Richard Davey rich at fatal-design.com
Tue Nov 6 00:24:24 GMT 2001

"Incidentally, you're wrong. Both LEDs can be red, amber or green. One
of them is marked ADSL (the one on the right, IIRC), and CAN indicate
line failure. The one on the left is the USB indicator when not online,
and can indicate PC issues."

I quote "'oh the red one didn't come on first so I'll have to restart...
and then wait for five minutes...'"

The first red LED to come on during a standard power-on sequence is the
left one, the USB port.
If that one didn't come on first for him then it's not a line issue. USB
devices are notorious for being over-demanding of the host computer and
it's shocking to think that Internet performance can be dependant on the
speed of your PC and what you're doing at that time - but that's the way
it works and until they offer Ethernet direct there's no avoiding it. So
if this guy finds that sometimes his USB device ain't singing the right
tune, it's not totally BT's fault.

"It is probably a problem with his PC, but BT support have been known to
tell users to reboot their machine every time they connect/disconnect!"

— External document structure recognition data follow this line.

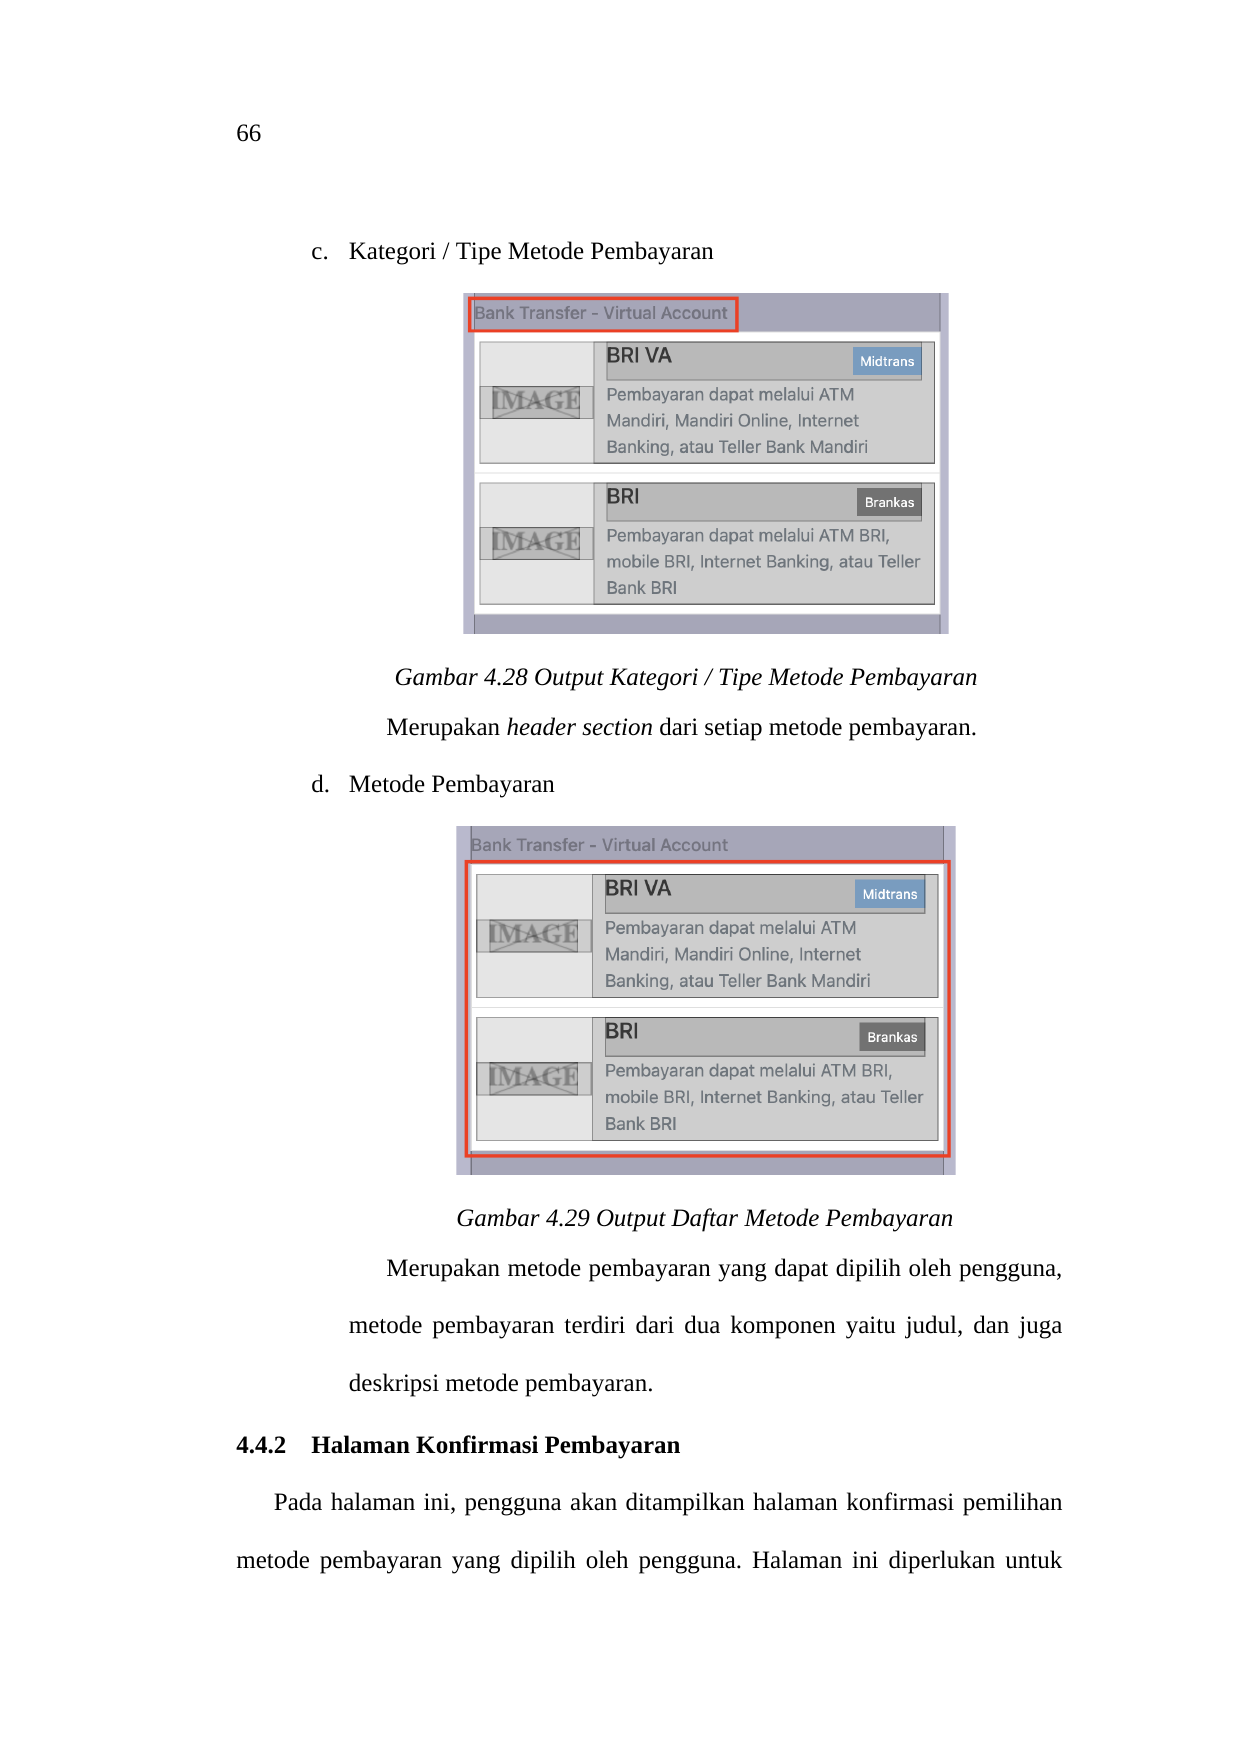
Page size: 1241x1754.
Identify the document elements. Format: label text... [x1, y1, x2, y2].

text Gambar 4.28 Output Daftar Metode Pembayaran [274, 1203, 1063, 1232]
subtitle Halaman Konfirmasi Pembayaran [236, 1430, 1063, 1458]
picture [456, 826, 956, 1175]
text Merupakan header section dari setiap metode pembayaran. [349, 712, 1063, 740]
list Metode Pembayaran [311, 769, 1063, 798]
picture [463, 293, 949, 634]
list Kategori / Tipe Metode Pembayaran [311, 236, 1063, 265]
list Merupakan metode pembayaran yang dapat dipilih oleh pengguna, metode pembayaran terdiri dari dua komponen yaitu judul, dan juga deskripsi metode pembayaran. [349, 1253, 1063, 1397]
text Gambar 4.27 Output Kategori / Tipe Metode Pembayaran [236, 662, 1063, 691]
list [236, 1487, 1063, 1573]
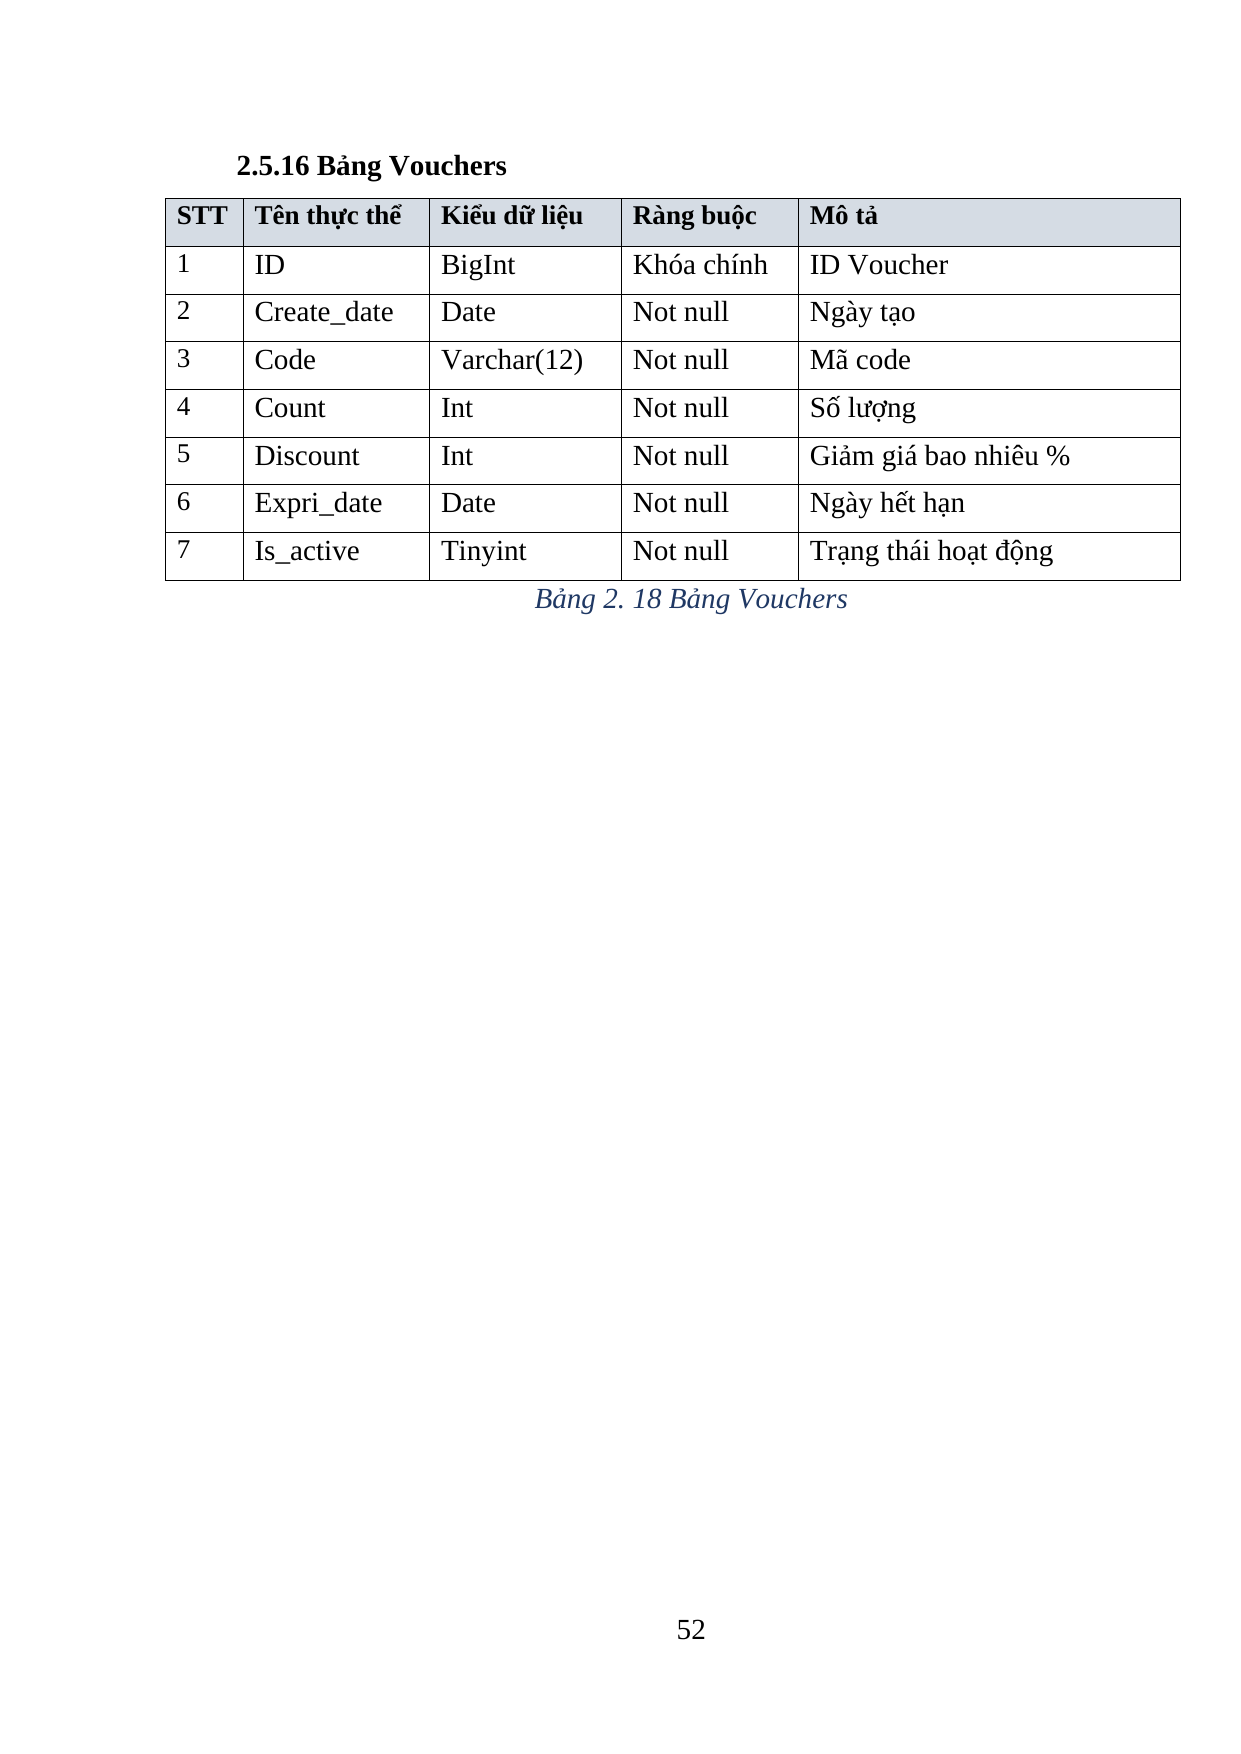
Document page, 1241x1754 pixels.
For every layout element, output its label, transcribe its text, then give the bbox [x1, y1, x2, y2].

table_cell Ngày hết hạn [799, 485, 1180, 532]
table_cell Not null [622, 390, 798, 437]
table_cell Not null [622, 533, 798, 580]
table_cell Create_date [244, 295, 429, 341]
table_cell Giảm giá bao nhiêu % [799, 438, 1180, 484]
table_cell Varchar(12) [430, 342, 621, 389]
table_cell 3 [166, 342, 243, 389]
table_cell 2 [166, 295, 243, 341]
text Bảng 2. Bảng Vouchers [260, 581, 1122, 614]
table_cell ID Voucher [799, 247, 1180, 293]
table_cell Is_active [244, 533, 429, 580]
table_cell Trạng thái hoạt động [799, 533, 1180, 580]
table_header Ràng buộc [622, 199, 798, 246]
table_cell Discount [244, 438, 429, 484]
table_cell 6 [166, 485, 243, 532]
table_cell Expri_date [244, 485, 429, 532]
table_header STT [166, 199, 243, 246]
table_cell Not null [622, 485, 798, 532]
table_header Tên thực thể [244, 199, 429, 246]
table_cell 7 [166, 533, 243, 580]
table_cell BigInt [430, 247, 621, 293]
table_cell Int [430, 438, 621, 484]
table_header Mô tả [799, 199, 1180, 246]
table_cell 5 [166, 438, 243, 484]
table_cell ID [244, 247, 429, 293]
table_header Kiểu dữ liệu [430, 199, 621, 246]
table_cell Khóa chính [622, 247, 798, 293]
table_cell Date [430, 295, 621, 341]
subtitle 2.5.16 Bảng Vouchers [236, 148, 1122, 181]
table_cell 4 [166, 390, 243, 437]
table_cell Code [244, 342, 429, 389]
table_cell Int [430, 390, 621, 437]
table_cell Mã code [799, 342, 1180, 389]
table_cell Not null [622, 438, 798, 484]
table_cell 1 [166, 247, 243, 293]
table_cell Ngày tạo [799, 295, 1180, 341]
table_cell Not null [622, 342, 798, 389]
table_cell Tinyint [430, 533, 621, 580]
table_cell Số lượng [799, 390, 1180, 437]
table_cell Not null [622, 295, 798, 341]
table_cell Date [430, 485, 621, 532]
table_cell Count [244, 390, 429, 437]
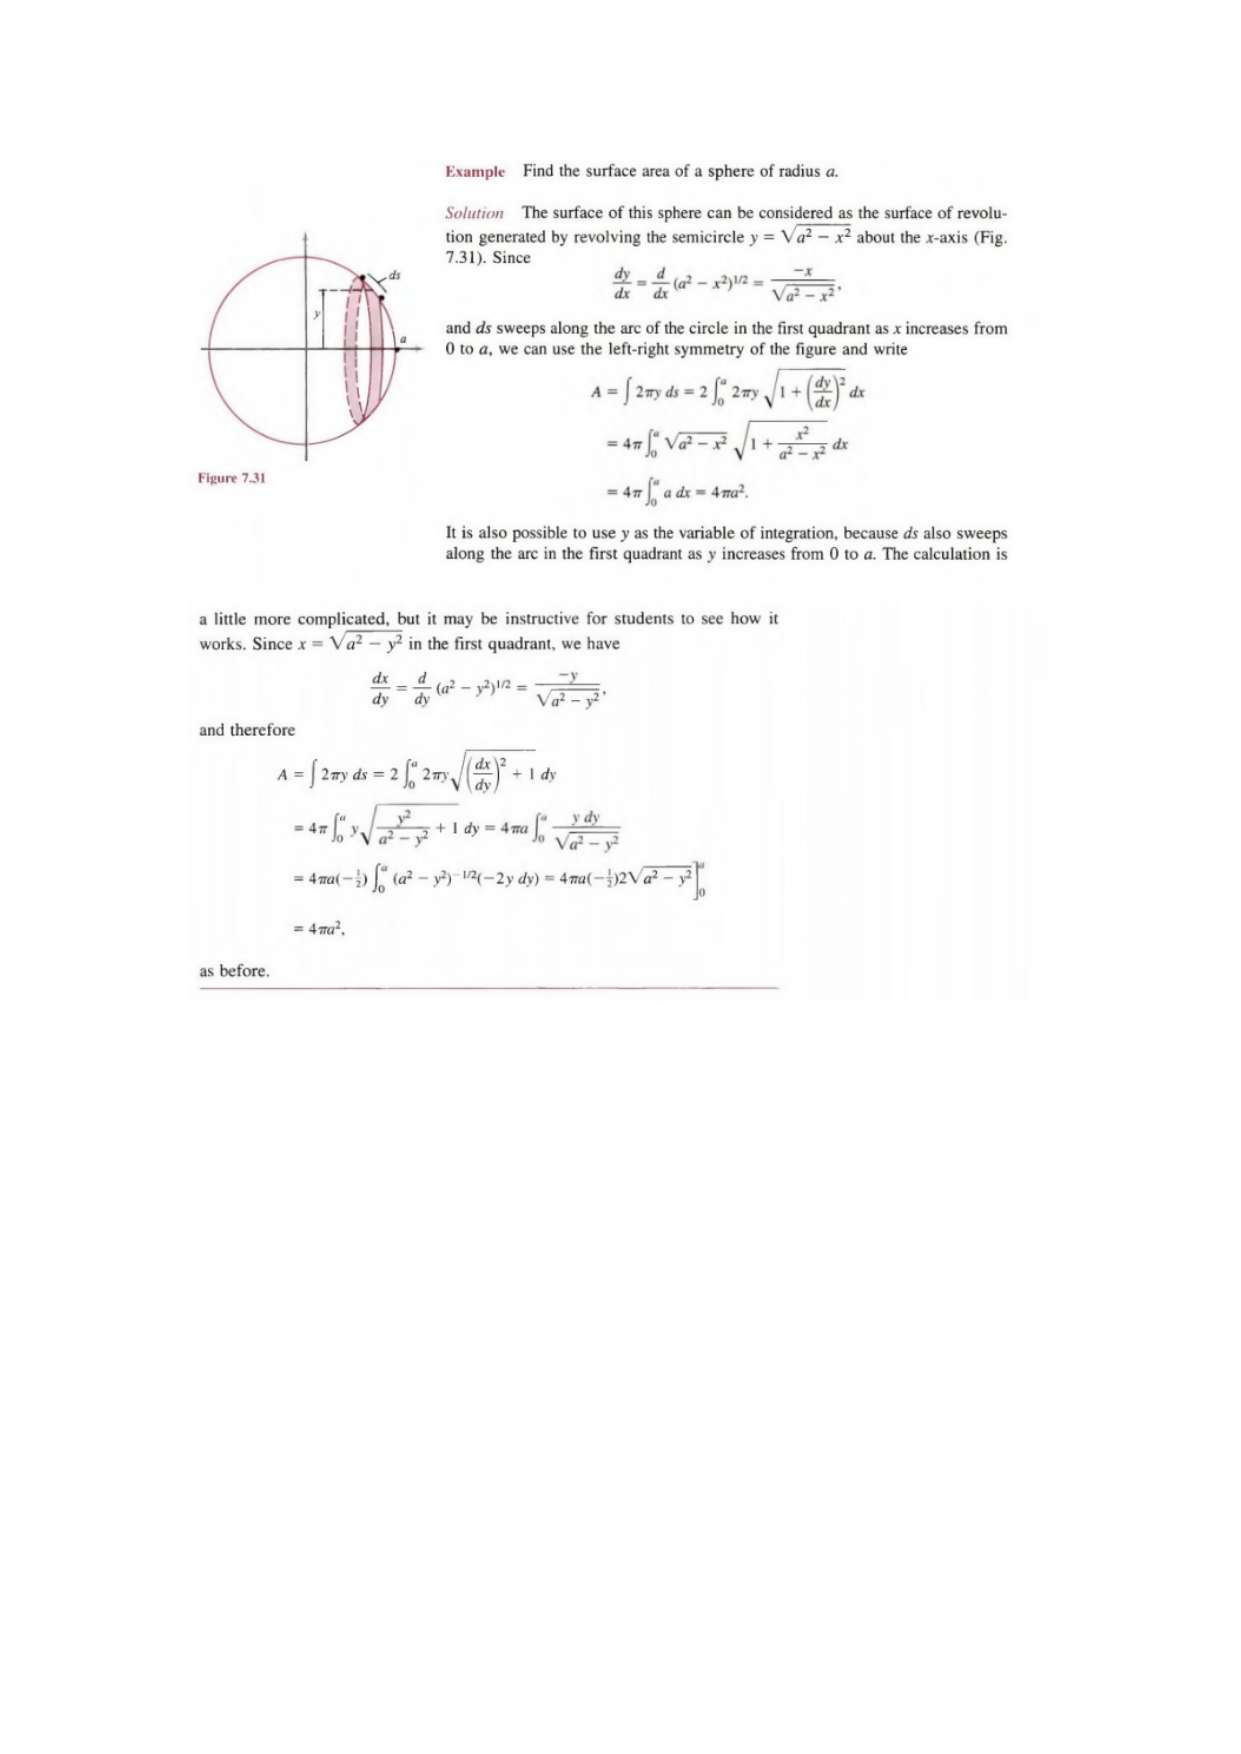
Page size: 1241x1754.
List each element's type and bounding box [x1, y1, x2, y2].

picture [187, 152, 1053, 1002]
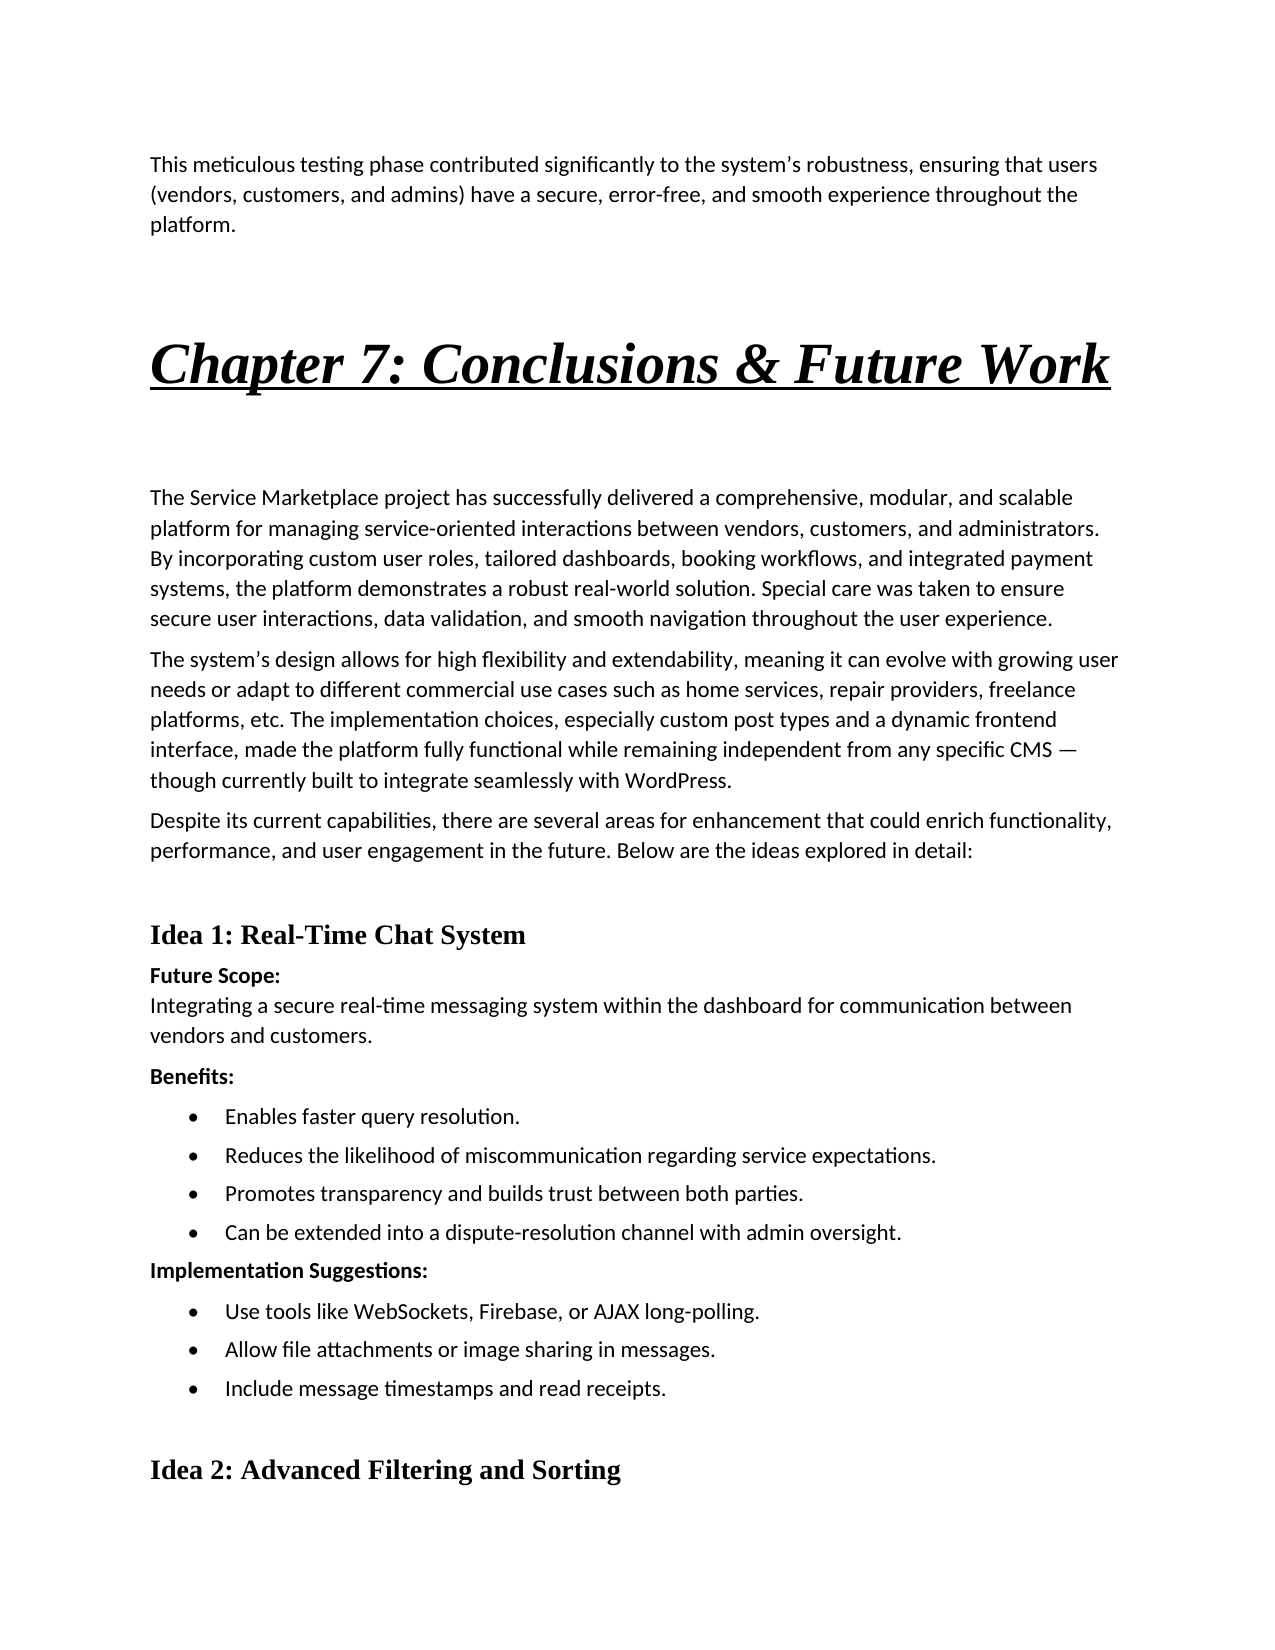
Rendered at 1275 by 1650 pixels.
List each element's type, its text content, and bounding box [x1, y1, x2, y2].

Anyone who's ever worked in live IT support (phone based especially)
will have used that technique one time or another! Hell I know I did
years ago and the most worrying thing is that 6 times out of 10 it'll
fix it (my own personal approximation there). What it doesn't excuse
though is BT supports lack of even trying to figure out what the problem
is, regardless of if a reboot will solve it or not but that's another
issue entirely.

"since I'm not using a BT supported operating system for it =)"

If all they tell people to do is reboot, surely any OS is supported? :)
or do they unofficially tell you to reboot an unofficial OS?! I've never
called them and hope I never have to from what I've read so far.